Chevy Customer Care said:


> BrentA,
> I understand your concern as well as frustration this issue has caused you. I would suggest that you contact GM of Canada for further assistance with this. You can reach them at 800-263-3777 Monday-Friday 7:30am - 11:30pm or Saturday 7:30am - 6:00 EST. Please keep us posted.
> Thank you,
> Stacy Chevrolet Customer Service





2011 Cruze....I just had he Schrader Valve and the condenser damage due to road debris .....replaced..almost $1000 INSANE ! Im callin Chevy to complain!


----------



## Dragonsys (May 27, 2013)

Shooz Cruze said:


> 2011 Cruze....I just had he Schrader Valve and the condenser damage due to road debris .....replaced..almost $1000 INSANE ! Im callin Chevy to complain!


wait.. you said it was $600 in this post, but now it is almost $1000?


----------



## newsguy99 (May 24, 2013)

when I had my '12 Eco, I also lost my condensor.

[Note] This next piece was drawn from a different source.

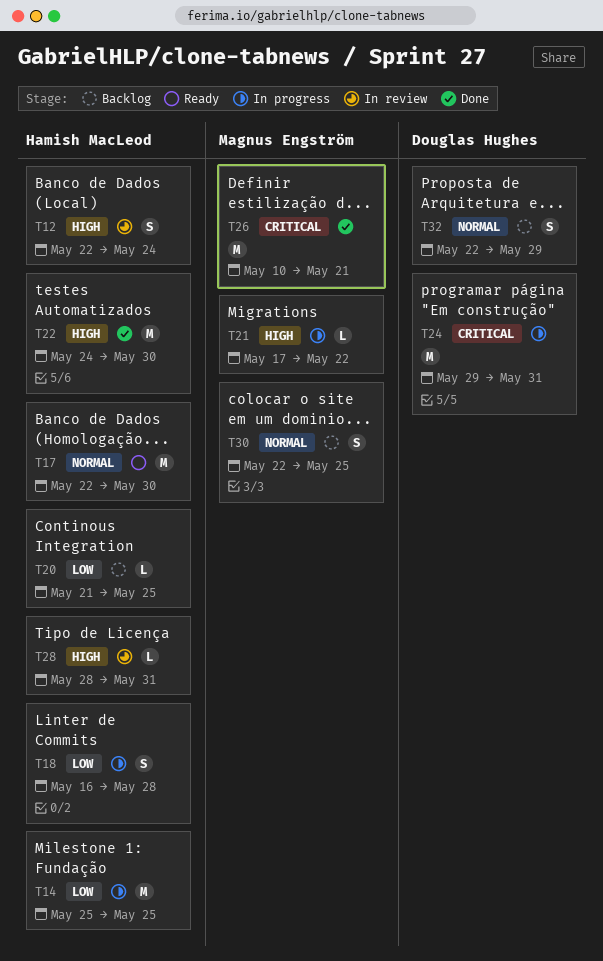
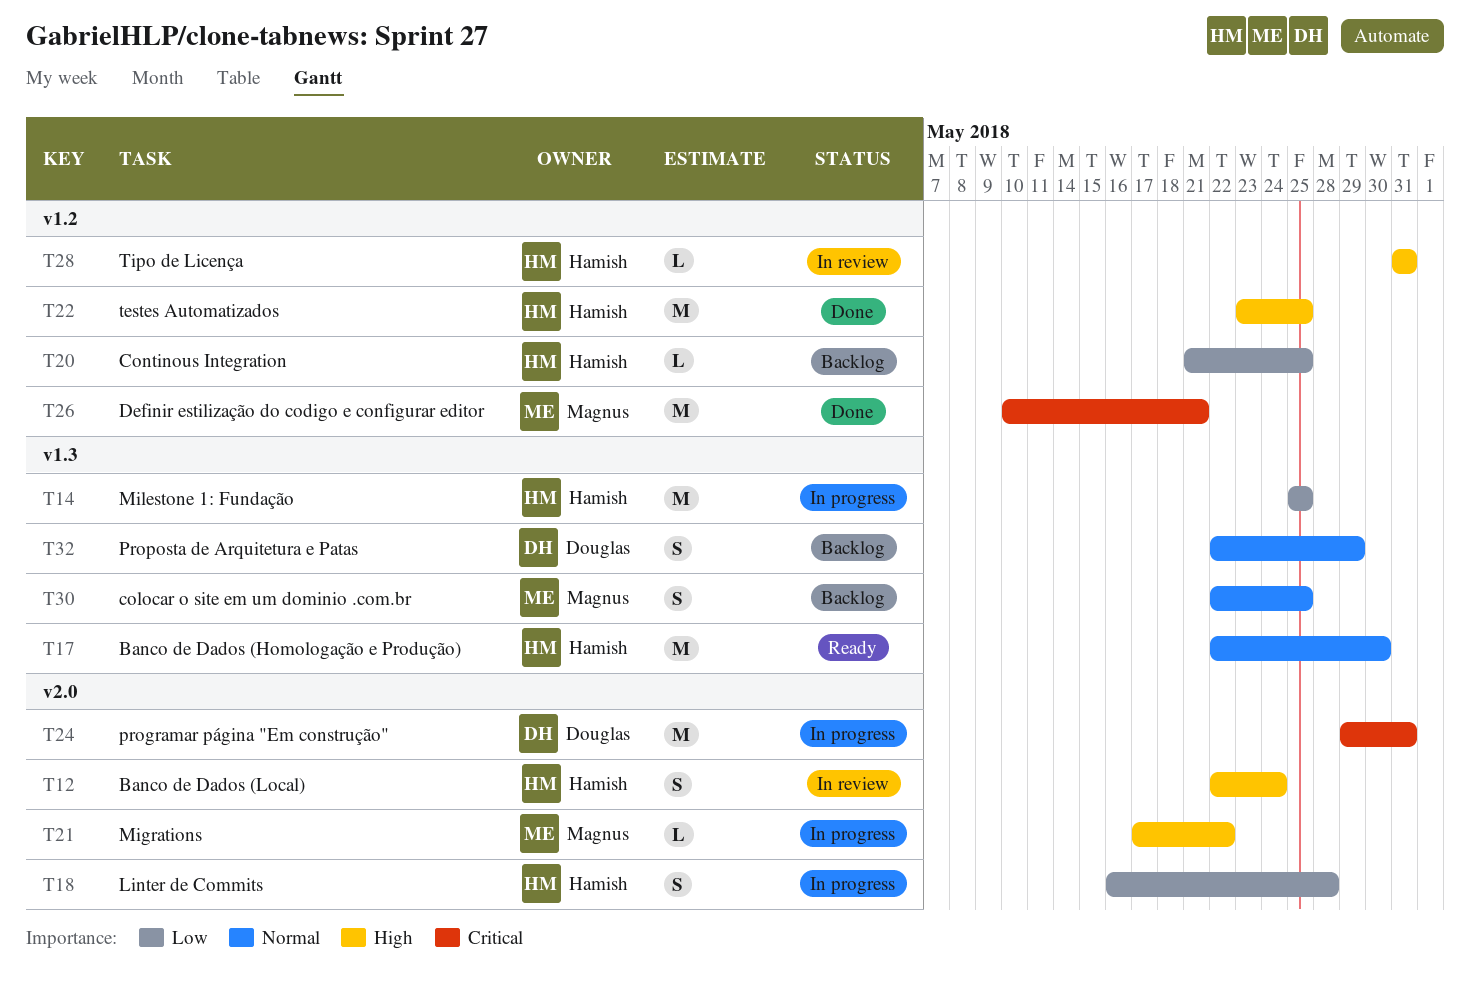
T22, start: May 24 -> May 23
T22, due: May 30 -> May 25
T28, start: May 28 -> May 31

After I got the new one installed, the first thing I did, was buy some black window screen mesh, and used small black zip ties to get it behind the grille, and in front of that dang thing.
Worked great! couldn't even see those zip ties, unless you were right up on it.


----------



## silver2kws6 (Jul 6, 2013)

Ive been doing this for years on all of my cars some window screen from homedepot a few zip ties if needed normally it just sits there without moving ive never had any issue on any car its cheap insurance for anything that flys on the road

Sent from AutoGuide.com Free App


----------



## silver2kws6 (Jul 6, 2013)

Even my dads 1955 chevy has one from GM granted its to protect the radiator but still same purpose ! I bet that part number is cheaper too 

Sent from AutoGuide.com Free App


----------



## Shooz Cruze (Aug 17, 2011)

Sorry Dragons, Schrader Valve and Condenser ..the condenser alone was 600 with the parts and labor for all of it was almost 1000. they didn't day if the valve was also part of the road debris problem..just the condenser..but they replaced the valve first...a/c worked for 4 days then stopped again. brought it back and THEN they said it was the perforated condenser. 2 separate repairs.. 2 bills ! NOT HAPPY !


----------